Summer Tweed, Makes Me Feel Fine
By G. Bruce Boyer
Jul 13, 2022
For all summer's many joys, it can still be hard to relinquish the tactility of one's tweeds once the temperature begins to rise. Fortunately we have a solution, in the form of our 'summer tweed' jacket. G. Bruce Boyer elucidates.
I can usually come up with a decent opening line, it’s the rest of them that give me trouble. But I’d like to make a bit of a prediction that the Summer Wardrobe’s MVP this year will be the tweed sports jacket. I don’t mean heavy, wintertweed, I mean those wonderful blends of linen and wool that can be woven with a slightly rough, open weave that both resembles tweed and yet has the necessary airiness demanded by warmth and humidity. The mix of yarns that promotes the virtues of each, and captures that irresistible insouciance of stylish summer attire. That’s what I’m talking about.
Fabric woven from plant material – flax, silk, cotton -- has been around for at least 40,000 years, and cloth woven from sheep wool for over 10,000, but it’s interesting to think that successful attempts to alter these time-honoured means of production changed very little until the last century, when industrial weaving and chemical experimentation moved us forward into the realm of comfortable fabrics.
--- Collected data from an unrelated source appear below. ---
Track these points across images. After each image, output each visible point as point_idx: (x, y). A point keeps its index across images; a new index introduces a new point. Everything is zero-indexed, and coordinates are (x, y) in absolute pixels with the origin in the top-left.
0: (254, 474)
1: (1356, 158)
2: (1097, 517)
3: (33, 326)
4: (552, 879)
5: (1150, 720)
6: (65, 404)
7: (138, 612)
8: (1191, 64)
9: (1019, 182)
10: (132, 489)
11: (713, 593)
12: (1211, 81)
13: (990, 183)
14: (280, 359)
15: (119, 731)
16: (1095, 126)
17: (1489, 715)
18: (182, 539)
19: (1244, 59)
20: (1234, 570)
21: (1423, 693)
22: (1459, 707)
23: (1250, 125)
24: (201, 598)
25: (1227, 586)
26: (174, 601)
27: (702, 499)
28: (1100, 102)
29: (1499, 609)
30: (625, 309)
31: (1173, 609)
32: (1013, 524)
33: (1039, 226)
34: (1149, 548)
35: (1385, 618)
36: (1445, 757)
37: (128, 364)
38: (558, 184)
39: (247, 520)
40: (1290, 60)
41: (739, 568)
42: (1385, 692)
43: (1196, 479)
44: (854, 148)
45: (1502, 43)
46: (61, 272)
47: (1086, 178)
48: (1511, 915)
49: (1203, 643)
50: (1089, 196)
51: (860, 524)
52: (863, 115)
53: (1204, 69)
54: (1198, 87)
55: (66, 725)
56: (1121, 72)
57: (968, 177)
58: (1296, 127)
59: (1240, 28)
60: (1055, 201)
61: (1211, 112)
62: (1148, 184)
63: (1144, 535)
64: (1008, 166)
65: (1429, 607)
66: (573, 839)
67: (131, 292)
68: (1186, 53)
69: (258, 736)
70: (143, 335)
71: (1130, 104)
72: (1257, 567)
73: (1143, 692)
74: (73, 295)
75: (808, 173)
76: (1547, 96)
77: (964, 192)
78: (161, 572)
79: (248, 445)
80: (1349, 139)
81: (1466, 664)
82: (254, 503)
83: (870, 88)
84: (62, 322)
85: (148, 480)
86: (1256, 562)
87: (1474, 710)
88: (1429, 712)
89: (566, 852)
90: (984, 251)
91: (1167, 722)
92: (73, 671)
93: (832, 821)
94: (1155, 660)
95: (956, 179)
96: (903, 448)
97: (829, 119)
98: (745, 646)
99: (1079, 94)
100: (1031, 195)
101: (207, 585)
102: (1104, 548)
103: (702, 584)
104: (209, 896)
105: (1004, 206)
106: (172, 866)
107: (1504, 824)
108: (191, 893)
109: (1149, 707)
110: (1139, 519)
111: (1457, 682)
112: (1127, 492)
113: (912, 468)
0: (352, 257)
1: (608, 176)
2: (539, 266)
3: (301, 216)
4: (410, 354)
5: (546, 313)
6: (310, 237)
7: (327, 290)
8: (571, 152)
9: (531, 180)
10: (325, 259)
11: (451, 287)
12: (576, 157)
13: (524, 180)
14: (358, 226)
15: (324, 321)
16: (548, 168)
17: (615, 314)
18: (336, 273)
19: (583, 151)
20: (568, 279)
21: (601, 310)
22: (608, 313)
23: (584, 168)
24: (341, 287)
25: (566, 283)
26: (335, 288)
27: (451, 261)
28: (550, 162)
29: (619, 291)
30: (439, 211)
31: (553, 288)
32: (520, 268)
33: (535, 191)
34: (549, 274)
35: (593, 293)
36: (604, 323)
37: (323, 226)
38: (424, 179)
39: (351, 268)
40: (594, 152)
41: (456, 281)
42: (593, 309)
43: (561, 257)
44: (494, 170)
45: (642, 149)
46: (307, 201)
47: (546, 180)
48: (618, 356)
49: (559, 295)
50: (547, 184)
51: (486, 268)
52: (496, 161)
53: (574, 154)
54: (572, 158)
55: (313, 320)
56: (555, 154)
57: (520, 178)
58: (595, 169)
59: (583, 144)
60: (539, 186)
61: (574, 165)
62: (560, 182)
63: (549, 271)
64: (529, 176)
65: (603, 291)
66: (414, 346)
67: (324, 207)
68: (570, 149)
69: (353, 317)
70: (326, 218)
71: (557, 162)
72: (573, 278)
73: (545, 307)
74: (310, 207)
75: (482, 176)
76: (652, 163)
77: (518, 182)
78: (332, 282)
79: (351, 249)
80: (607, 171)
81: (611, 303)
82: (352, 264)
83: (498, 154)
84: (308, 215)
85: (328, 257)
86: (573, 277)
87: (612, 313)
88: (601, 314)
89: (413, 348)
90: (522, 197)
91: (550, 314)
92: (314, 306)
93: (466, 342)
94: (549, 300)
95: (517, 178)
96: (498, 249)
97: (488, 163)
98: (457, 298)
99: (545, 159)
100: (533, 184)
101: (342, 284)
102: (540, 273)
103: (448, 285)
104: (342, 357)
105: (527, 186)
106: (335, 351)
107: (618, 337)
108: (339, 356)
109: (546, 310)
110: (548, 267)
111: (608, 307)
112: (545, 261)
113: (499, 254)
Attempts to produce fabric to make it more utilitarian or beautiful weren’t really successful until the chemical invention of cellulose derivatives in the mid-1800s, and the blending of natural fibers at the end of that century. “Viyella”, the first of the branded blended fabrics (55% wool / 45% cotton), was introduced in 1893. And it wasn’t until the mid-1960s that blends of cotton, rayon, silk, and wool were effectively woven to produce lightweight cloths that could simulate the look of heavier fabrics, more comfortable versions of their winter counterparts.
Why it took such an incredibly long time to achieve such a good idea – blended fabrics woven together to promote the best qualities of each – is undoubtedly due to the pace of industrial science. But once a variety of production problems were solved – we don’t need a lot of technical info here, do we, not among friends – blended fabrics revolutionised clothing.
Which brings me ‘round the corner and up to the doorstep of summer tweeds. I don’t know anyone who doesn’t like the look of tweed, the depth of texture and soft subtlety of colour, the slightly springy hand and sophisticated casualness of it. But even lightweight woollen tweed has been found too warm for summer tailoring. What to do? Obviously weave a blended fabric with the look of tweed without the weight. Experiments in this field have met with mixed reviews over the years, but a blend of equal parts wool and linen has been found to have the right properties, the texture and look of tweed without the weight. The linen provides the slightly coarse, beefiness of texture, while the finely spun wool resists the wrinkling associated with pure linens.
So, miraculous age in which we live, it is possible to duplicate your favourite tweed sports jacket with a lightweight version. It’s working outside the box a bit, while still remembering what the box looks like.